● **EXERCISE AIM**: No pictures belong in the answer. Repeat all the entries exactly.

● **DATA RECORDS**:
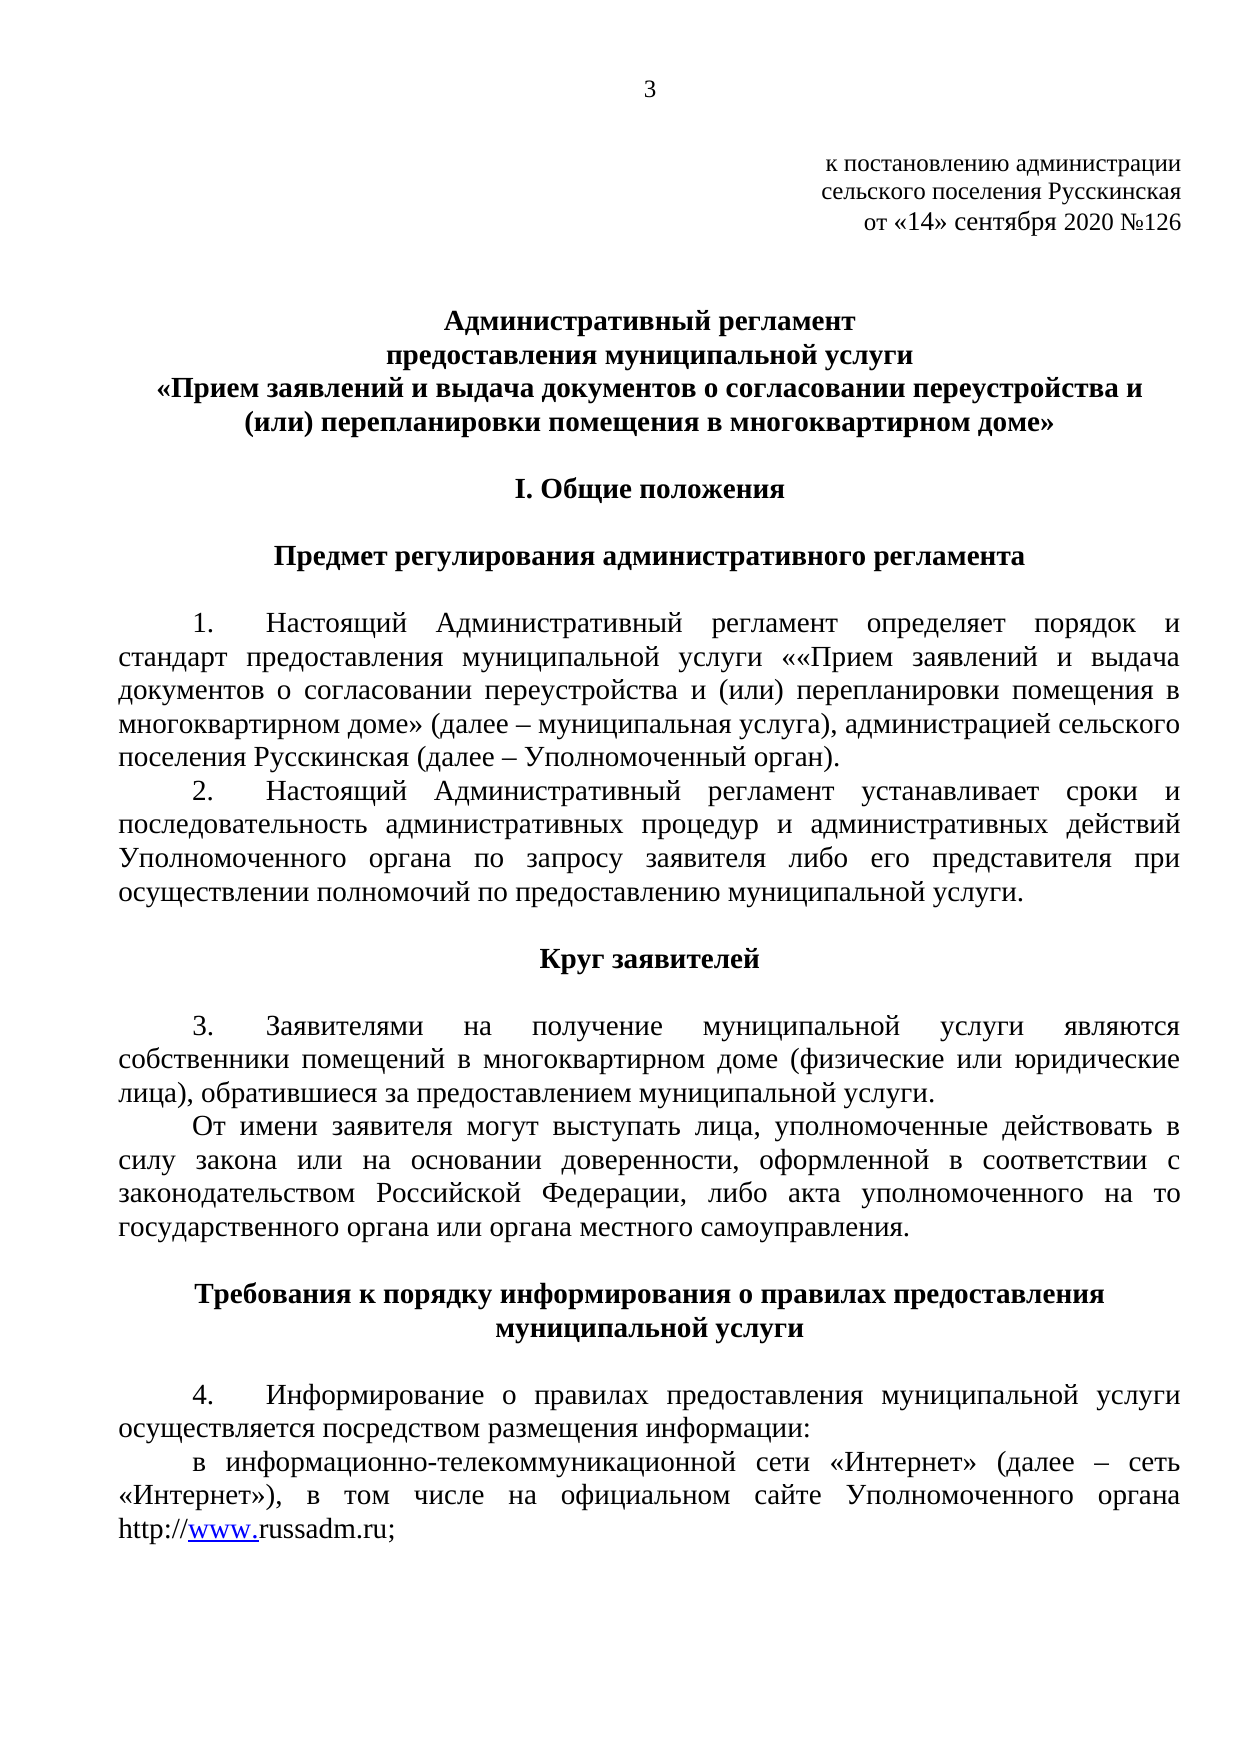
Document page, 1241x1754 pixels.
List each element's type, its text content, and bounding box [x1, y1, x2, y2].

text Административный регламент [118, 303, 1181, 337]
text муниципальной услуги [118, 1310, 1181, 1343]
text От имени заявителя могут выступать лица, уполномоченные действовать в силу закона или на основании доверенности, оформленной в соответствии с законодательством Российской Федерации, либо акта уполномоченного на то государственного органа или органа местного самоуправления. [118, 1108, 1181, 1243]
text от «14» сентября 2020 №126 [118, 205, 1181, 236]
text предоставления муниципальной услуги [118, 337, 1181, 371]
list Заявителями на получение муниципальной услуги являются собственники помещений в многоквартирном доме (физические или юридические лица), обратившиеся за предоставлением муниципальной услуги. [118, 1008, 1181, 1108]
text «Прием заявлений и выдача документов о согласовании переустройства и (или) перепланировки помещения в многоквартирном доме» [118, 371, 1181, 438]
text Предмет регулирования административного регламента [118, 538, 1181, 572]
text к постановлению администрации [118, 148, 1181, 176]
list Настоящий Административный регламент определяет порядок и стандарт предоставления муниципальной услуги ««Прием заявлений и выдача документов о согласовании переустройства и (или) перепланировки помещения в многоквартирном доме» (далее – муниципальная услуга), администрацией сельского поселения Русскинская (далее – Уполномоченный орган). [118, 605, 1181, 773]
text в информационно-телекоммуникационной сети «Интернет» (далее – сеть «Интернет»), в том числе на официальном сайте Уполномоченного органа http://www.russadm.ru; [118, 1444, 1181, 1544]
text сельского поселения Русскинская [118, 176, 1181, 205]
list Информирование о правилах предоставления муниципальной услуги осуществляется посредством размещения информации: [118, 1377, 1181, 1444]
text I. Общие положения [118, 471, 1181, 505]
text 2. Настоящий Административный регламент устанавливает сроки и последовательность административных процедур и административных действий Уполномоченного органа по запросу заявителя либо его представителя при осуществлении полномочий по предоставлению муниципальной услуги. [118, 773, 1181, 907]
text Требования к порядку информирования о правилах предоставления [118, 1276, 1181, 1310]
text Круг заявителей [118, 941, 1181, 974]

● **EXERCISE RESULT**:
Document page, 1241x1754 pixels.
List each element's type, its text content, and bounding box [x1, y1, x2, y2].

text Административный регламент [118, 303, 1181, 337]
text муниципальной услуги [118, 1310, 1181, 1343]
text От имени заявителя могут выступать лица, уполномоченные действовать в силу закона или на основании доверенности, оформленной в соответствии с законодательством Российской Федерации, либо акта уполномоченного на то государственного органа или органа местного самоуправления. [118, 1108, 1181, 1243]
text от «14» сентября 2020 №126 [118, 205, 1181, 236]
text предоставления муниципальной услуги [118, 337, 1181, 371]
list Заявителями на получение муниципальной услуги являются собственники помещений в многоквартирном доме (физические или юридические лица), обратившиеся за предоставлением муниципальной услуги. [118, 1008, 1181, 1108]
text «Прием заявлений и выдача документов о согласовании переустройства и (или) перепланировки помещения в многоквартирном доме» [118, 371, 1181, 438]
text Предмет регулирования административного регламента [118, 538, 1181, 572]
text к постановлению администрации [118, 148, 1181, 176]
list Настоящий Административный регламент определяет порядок и стандарт предоставления муниципальной услуги ««Прием заявлений и выдача документов о согласовании переустройства и (или) перепланировки помещения в многоквартирном доме» (далее – муниципальная услуга), администрацией сельского поселения Русскинская (далее – Уполномоченный орган). [118, 605, 1181, 773]
text в информационно-телекоммуникационной сети «Интернет» (далее – сеть «Интернет»), в том числе на официальном сайте Уполномоченного органа http://www.russadm.ru; [118, 1444, 1181, 1544]
text сельского поселения Русскинская [118, 176, 1181, 205]
list Информирование о правилах предоставления муниципальной услуги осуществляется посредством размещения информации: [118, 1377, 1181, 1444]
text I. Общие положения [118, 471, 1181, 505]
text 2. Настоящий Административный регламент устанавливает сроки и последовательность административных процедур и административных действий Уполномоченного органа по запросу заявителя либо его представителя при осуществлении полномочий по предоставлению муниципальной услуги. [118, 773, 1181, 907]
text Требования к порядку информирования о правилах предоставления [118, 1276, 1181, 1310]
text Круг заявителей [118, 941, 1181, 974]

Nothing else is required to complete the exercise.